Revision der Beklagten zurückgewiesen; Entscheidung unter Verweis auf Parallelverfahren
KI-Zusammenfassung
Die Beklagte hatte Revision gegen das Urteil des Landesarbeitsgerichts Berlin‑Brandenburg eingelegt. Die Parteien verzichteten auf die Darlegung von Tatbestand und Entscheidungsgründen und verwiesen auf das Parallelverfahren (4 AZR 209/15). Das Bundesarbeitsgericht hat die Revision auf Kosten der Beklagten zurückgewiesen. Die Entscheidung stützt sich auf die prozessrechtliche Verfahrensvereinfachung durch die Verweisung auf das Parallelverfahren.

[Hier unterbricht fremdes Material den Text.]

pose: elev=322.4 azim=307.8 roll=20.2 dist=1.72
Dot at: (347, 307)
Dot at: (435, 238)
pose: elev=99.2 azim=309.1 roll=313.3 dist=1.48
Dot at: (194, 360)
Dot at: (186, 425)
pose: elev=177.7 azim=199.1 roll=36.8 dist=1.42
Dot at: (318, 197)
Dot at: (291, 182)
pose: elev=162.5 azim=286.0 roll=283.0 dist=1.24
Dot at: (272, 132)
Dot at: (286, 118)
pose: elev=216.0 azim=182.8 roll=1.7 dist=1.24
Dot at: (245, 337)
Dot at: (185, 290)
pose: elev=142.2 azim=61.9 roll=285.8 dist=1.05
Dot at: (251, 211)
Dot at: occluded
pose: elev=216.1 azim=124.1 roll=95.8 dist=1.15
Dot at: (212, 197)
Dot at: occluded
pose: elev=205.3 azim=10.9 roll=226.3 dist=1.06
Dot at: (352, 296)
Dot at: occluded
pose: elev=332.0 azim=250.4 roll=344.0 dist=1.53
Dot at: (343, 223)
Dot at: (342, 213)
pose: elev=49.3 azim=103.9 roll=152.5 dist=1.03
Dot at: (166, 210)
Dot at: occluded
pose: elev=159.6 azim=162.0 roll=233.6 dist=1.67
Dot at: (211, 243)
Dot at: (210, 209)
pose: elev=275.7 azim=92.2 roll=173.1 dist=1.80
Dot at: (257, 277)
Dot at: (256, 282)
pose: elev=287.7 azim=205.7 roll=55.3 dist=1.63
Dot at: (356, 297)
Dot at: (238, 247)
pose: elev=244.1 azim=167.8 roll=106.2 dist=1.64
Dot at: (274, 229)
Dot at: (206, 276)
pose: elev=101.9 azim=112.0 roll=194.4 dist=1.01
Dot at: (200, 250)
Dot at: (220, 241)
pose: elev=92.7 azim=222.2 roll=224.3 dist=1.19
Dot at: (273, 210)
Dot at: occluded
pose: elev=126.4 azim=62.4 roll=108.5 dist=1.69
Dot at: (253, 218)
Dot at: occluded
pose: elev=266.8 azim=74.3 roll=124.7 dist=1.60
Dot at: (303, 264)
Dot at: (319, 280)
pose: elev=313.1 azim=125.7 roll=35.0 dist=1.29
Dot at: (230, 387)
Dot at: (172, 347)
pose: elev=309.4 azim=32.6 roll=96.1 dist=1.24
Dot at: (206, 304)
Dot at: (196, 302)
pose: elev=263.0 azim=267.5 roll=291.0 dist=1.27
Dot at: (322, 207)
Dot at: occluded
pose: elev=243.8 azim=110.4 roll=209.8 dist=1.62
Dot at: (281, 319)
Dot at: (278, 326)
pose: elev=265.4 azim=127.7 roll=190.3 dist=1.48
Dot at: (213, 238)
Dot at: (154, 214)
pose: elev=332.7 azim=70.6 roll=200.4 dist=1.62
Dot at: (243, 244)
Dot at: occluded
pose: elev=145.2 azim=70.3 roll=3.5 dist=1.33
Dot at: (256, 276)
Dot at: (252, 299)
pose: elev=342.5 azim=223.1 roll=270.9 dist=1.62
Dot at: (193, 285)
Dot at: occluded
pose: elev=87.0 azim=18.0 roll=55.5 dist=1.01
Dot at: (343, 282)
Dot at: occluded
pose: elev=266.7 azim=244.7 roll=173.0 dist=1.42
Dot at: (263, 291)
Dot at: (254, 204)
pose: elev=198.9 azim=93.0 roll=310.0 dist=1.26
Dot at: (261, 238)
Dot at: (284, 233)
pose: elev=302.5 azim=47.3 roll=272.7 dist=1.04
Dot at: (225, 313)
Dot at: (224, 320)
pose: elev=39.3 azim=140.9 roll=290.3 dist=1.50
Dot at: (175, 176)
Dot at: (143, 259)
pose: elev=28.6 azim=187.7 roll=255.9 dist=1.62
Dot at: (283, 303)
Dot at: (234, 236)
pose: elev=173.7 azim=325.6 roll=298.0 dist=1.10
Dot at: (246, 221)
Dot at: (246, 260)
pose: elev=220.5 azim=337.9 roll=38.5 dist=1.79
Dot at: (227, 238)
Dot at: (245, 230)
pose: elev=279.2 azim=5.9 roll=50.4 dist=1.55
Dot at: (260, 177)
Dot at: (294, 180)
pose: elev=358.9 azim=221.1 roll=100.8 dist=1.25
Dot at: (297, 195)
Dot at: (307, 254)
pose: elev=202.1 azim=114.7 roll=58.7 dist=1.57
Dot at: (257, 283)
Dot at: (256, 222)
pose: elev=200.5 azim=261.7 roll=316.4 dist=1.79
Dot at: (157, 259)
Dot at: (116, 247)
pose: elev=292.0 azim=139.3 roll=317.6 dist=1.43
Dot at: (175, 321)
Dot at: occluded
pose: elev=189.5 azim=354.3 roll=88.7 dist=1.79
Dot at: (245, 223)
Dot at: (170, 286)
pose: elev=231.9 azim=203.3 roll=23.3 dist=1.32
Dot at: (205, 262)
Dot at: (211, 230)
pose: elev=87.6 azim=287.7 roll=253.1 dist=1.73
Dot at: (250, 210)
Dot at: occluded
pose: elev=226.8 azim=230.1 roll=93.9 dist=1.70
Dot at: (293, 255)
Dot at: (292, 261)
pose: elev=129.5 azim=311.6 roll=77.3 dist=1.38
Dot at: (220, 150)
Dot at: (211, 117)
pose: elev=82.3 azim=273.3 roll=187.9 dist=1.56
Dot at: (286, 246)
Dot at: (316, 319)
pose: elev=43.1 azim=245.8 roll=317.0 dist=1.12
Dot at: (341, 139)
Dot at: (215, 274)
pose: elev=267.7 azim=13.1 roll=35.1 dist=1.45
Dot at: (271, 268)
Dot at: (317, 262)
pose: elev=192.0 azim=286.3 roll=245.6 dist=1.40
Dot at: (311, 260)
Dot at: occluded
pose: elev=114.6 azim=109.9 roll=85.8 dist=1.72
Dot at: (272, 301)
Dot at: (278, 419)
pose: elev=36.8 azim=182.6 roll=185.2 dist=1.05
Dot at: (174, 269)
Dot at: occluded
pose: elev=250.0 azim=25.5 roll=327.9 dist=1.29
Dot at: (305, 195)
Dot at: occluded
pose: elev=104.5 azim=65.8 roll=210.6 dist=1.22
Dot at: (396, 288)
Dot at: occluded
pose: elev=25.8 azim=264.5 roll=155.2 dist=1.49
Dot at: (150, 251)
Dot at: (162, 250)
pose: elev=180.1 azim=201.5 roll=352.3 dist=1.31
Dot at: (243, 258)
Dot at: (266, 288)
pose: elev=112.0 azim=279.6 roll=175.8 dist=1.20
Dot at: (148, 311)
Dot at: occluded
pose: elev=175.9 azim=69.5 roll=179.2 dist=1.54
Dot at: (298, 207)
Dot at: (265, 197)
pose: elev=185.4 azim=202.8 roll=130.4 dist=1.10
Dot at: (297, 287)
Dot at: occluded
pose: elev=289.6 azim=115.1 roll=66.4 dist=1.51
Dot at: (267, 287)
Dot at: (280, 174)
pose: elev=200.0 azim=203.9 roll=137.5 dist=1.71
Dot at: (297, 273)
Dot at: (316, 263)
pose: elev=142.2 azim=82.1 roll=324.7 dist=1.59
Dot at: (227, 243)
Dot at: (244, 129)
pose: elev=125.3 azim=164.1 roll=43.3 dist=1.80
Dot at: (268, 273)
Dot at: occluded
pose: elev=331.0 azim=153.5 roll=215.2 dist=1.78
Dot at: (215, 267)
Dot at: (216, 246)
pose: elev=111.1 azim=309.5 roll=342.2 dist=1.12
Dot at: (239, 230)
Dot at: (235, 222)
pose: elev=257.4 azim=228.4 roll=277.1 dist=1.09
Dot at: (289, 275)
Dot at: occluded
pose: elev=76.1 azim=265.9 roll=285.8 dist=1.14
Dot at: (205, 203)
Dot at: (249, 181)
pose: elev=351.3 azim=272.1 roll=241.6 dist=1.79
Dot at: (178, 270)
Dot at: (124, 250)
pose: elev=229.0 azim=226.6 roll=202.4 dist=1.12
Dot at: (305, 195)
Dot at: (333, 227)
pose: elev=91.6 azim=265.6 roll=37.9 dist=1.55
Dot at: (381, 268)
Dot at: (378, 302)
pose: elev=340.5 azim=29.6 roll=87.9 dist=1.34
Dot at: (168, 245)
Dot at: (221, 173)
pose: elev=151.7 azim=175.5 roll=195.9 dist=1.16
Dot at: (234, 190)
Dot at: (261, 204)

Ausgang: Revision der Beklagten gegen das Urteil des LArbG zurückgewiesen; Beklagte trägt die Kosten des Verfahrens
Abstrakte Rechtssätze
Verfahrenserleichterungen sind möglich, wenn die Parteien ausdrücklich auf die Darlegung von Tatbestand und Entscheidungsgründen verzichten und die Entscheidung an das Ergebnis eines rechtlich vergleichbaren Parallelverfahrens anknüpfen (§ 72 Abs. 5 ArbGG i.V.m. §§ 555, 313a ZPO).
Das Bundesarbeitsgericht weist eine Revision zurück, wenn die Vorinstanz keinen rechtsfehlerhaften Tenor aufweist und die Rüge keine durchgreifenden Rechtsfehler substantiiert darlegt.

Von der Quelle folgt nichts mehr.